INSTRUCTIONS TO FOLLOW:
Copy the listing below word for word, leaving out the pictures.

[Start of section]

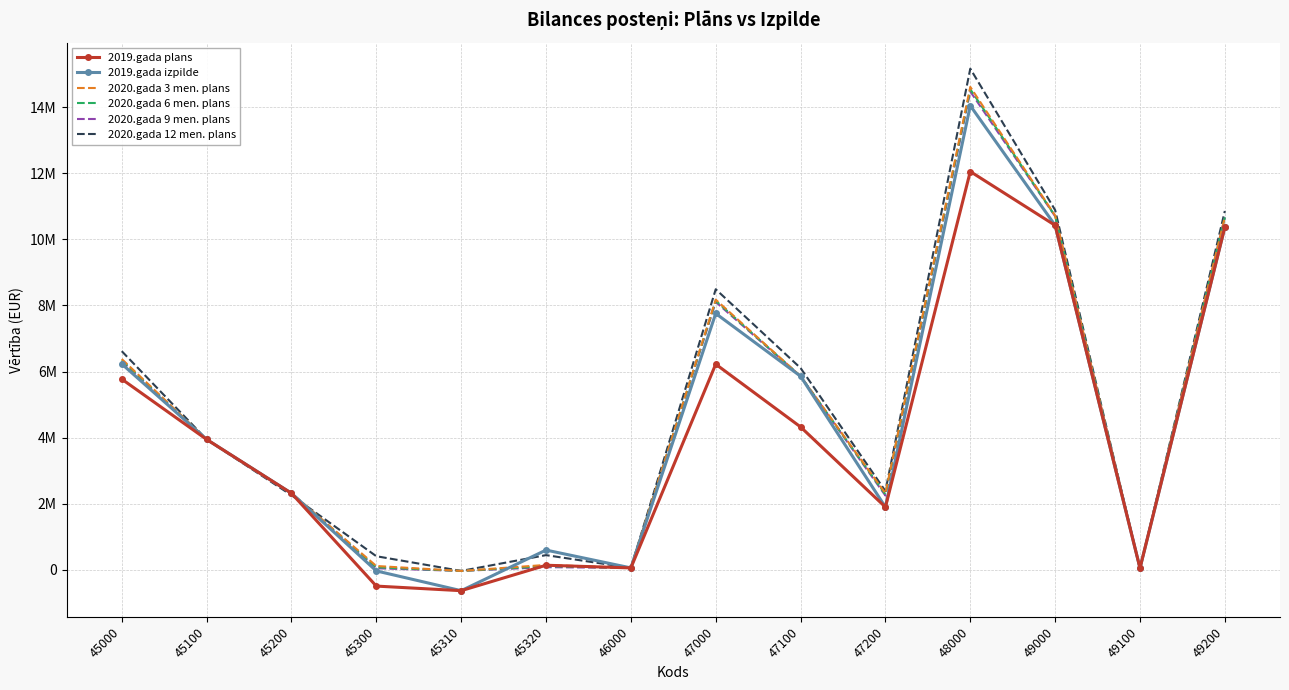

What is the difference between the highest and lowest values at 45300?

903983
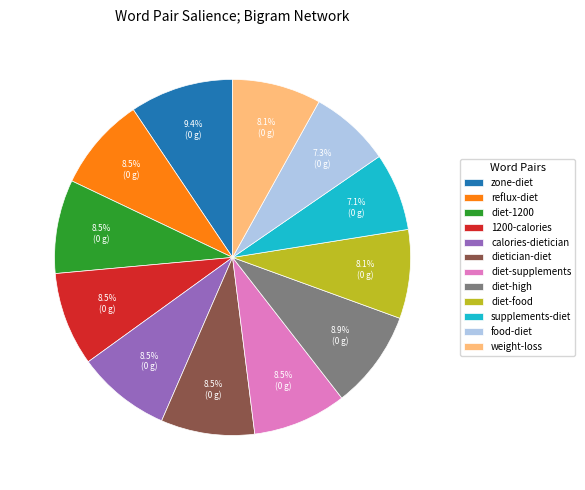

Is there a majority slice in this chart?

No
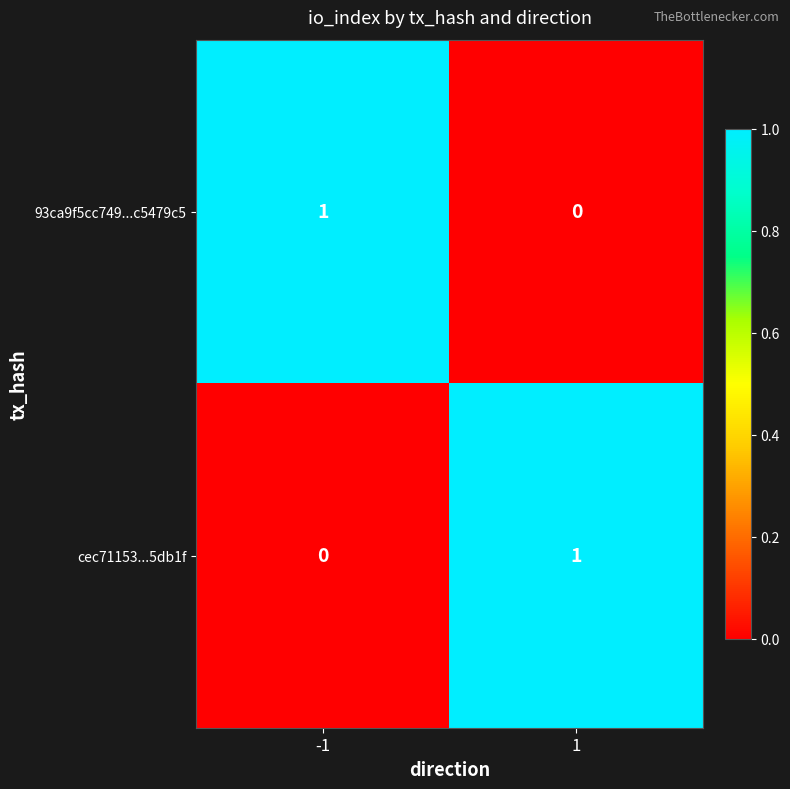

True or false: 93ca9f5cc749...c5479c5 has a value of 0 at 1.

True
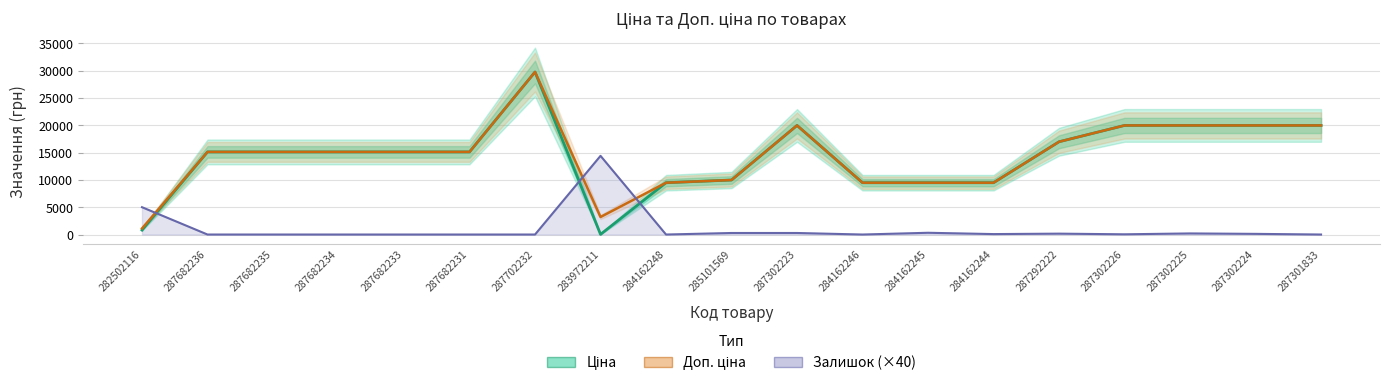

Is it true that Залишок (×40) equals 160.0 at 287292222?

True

[End of section]

EXPECTED OUTPUT:
What is the difference between the highest and lowest values at 45300?

903983

Is there a majority slice in this chart?

No

True or false: 93ca9f5cc749...c5479c5 has a value of 0 at 1.

True

Is it true that Залишок (×40) equals 160.0 at 287292222?

True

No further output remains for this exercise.